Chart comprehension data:

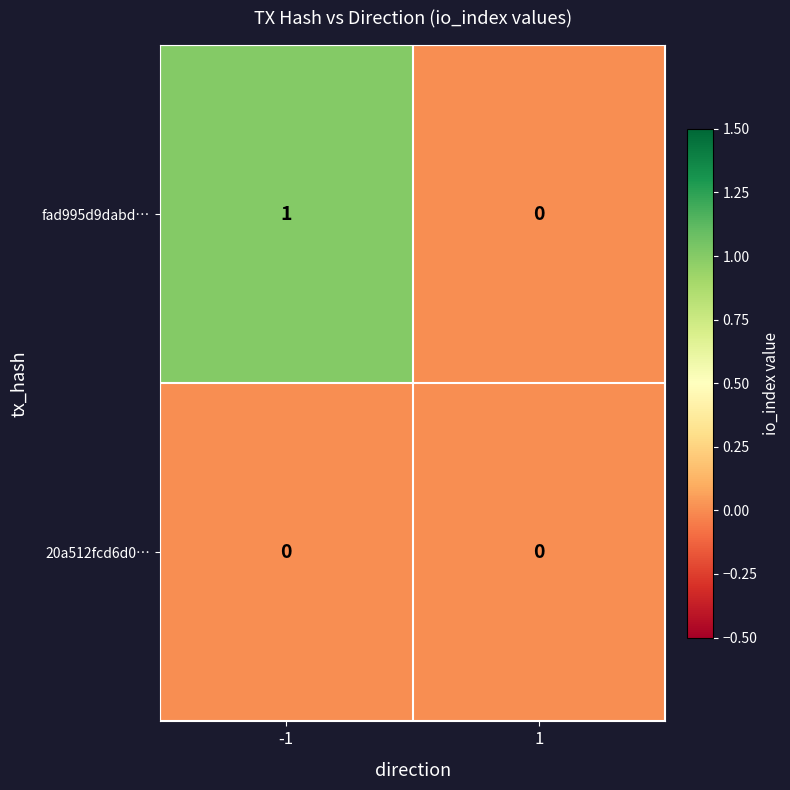

Reading left to right, list all the values displayed in this chart.

fad995d9dabd…: -1=1	1=0
20a512fcd6d0…: -1=0	1=0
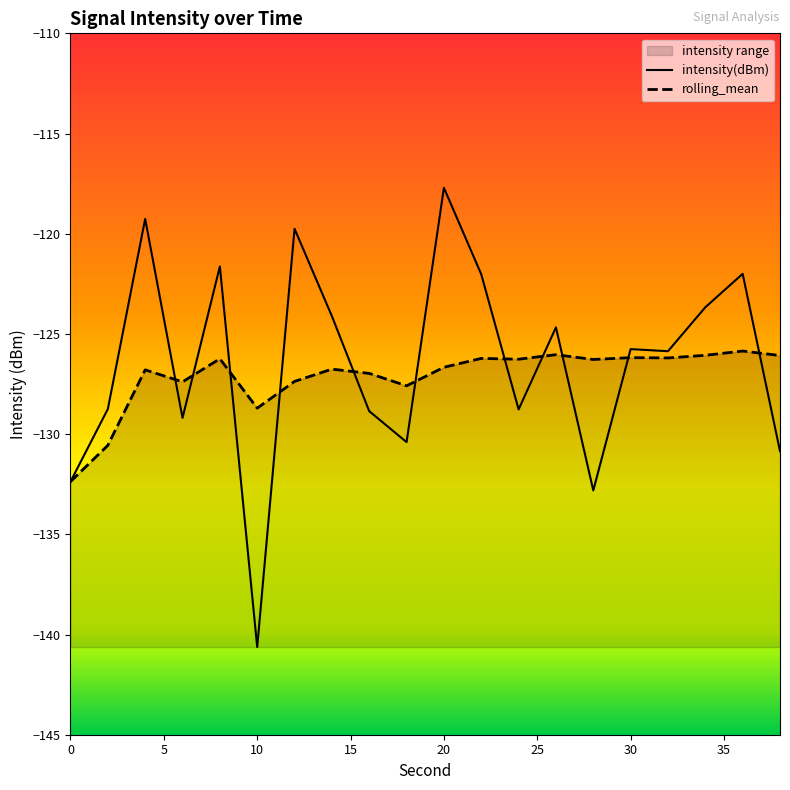

Which series ends up on top after the final intersection of rolling_mean and intensity(dBm)?

rolling_mean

• [Problem to work on]: Write out every line of the listing above verbatim, omitting the pictures.

• [Exercise response]:
Reading left to right, list all the values displayed in this chart.

fad995d9dabd…: -1=1	1=0
20a512fcd6d0…: -1=0	1=0

Which series ends up on top after the final intersection of rolling_mean and intensity(dBm)?

rolling_mean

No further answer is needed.